The listing must be copied out in full and exactly; no images go with it.

● Raw data:
────────────────────

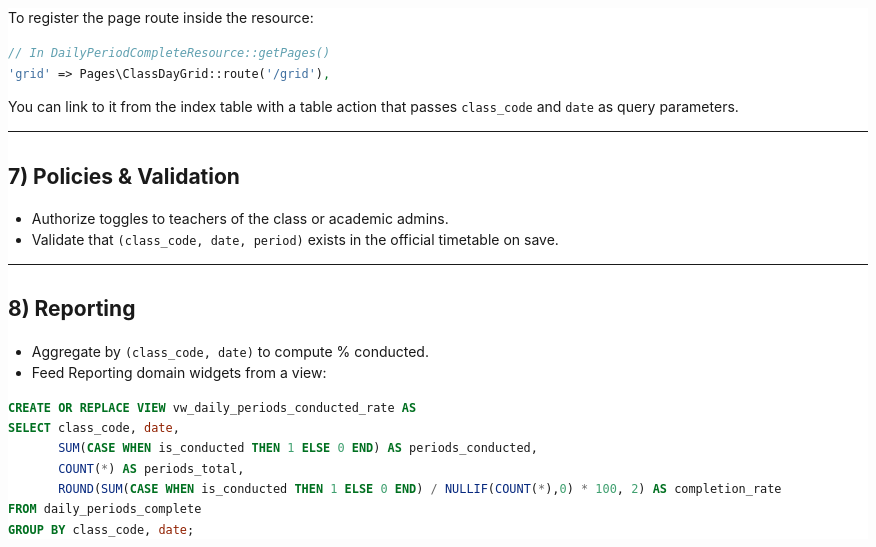 To register the page route inside the resource:

```php
// In DailyPeriodCompleteResource::getPages()
'grid' => Pages\ClassDayGrid::route('/grid'),
```

You can link to it from the index table with a table action that passes `class_code` and `date` as query parameters.

---

## 7) Policies & Validation

- Authorize toggles to teachers of the class or academic admins.
- Validate that `(class_code, date, period)` exists in the official timetable on save.

---

## 8) Reporting

- Aggregate by `(class_code, date)` to compute % conducted.
- Feed Reporting domain widgets from a view:
```sql
CREATE OR REPLACE VIEW vw_daily_periods_conducted_rate AS
SELECT class_code, date,
       SUM(CASE WHEN is_conducted THEN 1 ELSE 0 END) AS periods_conducted,
       COUNT(*) AS periods_total,
       ROUND(SUM(CASE WHEN is_conducted THEN 1 ELSE 0 END) / NULLIF(COUNT(*),0) * 100, 2) AS completion_rate
FROM daily_periods_complete
GROUP BY class_code, date;
```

────────────────────

● Response area:
 To register the page route inside the resource:

```php
// In DailyPeriodCompleteResource::getPages()
'grid' => Pages\ClassDayGrid::route('/grid'),
```

You can link to it from the index table with a table action that passes `class_code` and `date` as query parameters.

---

## 7) Policies & Validation

- Authorize toggles to teachers of the class or academic admins.
- Validate that `(class_code, date, period)` exists in the official timetable on save.

---

## 8) Reporting

- Aggregate by `(class_code, date)` to compute % conducted.
- Feed Reporting domain widgets from a view:
```sql
CREATE OR REPLACE VIEW vw_daily_periods_conducted_rate AS
SELECT class_code, date,
       SUM(CASE WHEN is_conducted THEN 1 ELSE 0 END) AS periods_conducted,
       COUNT(*) AS periods_total,
       ROUND(SUM(CASE WHEN is_conducted THEN 1 ELSE 0 END) / NULLIF(COUNT(*),0) * 100, 2) AS completion_rate
FROM daily_periods_complete
GROUP BY class_code, date;
```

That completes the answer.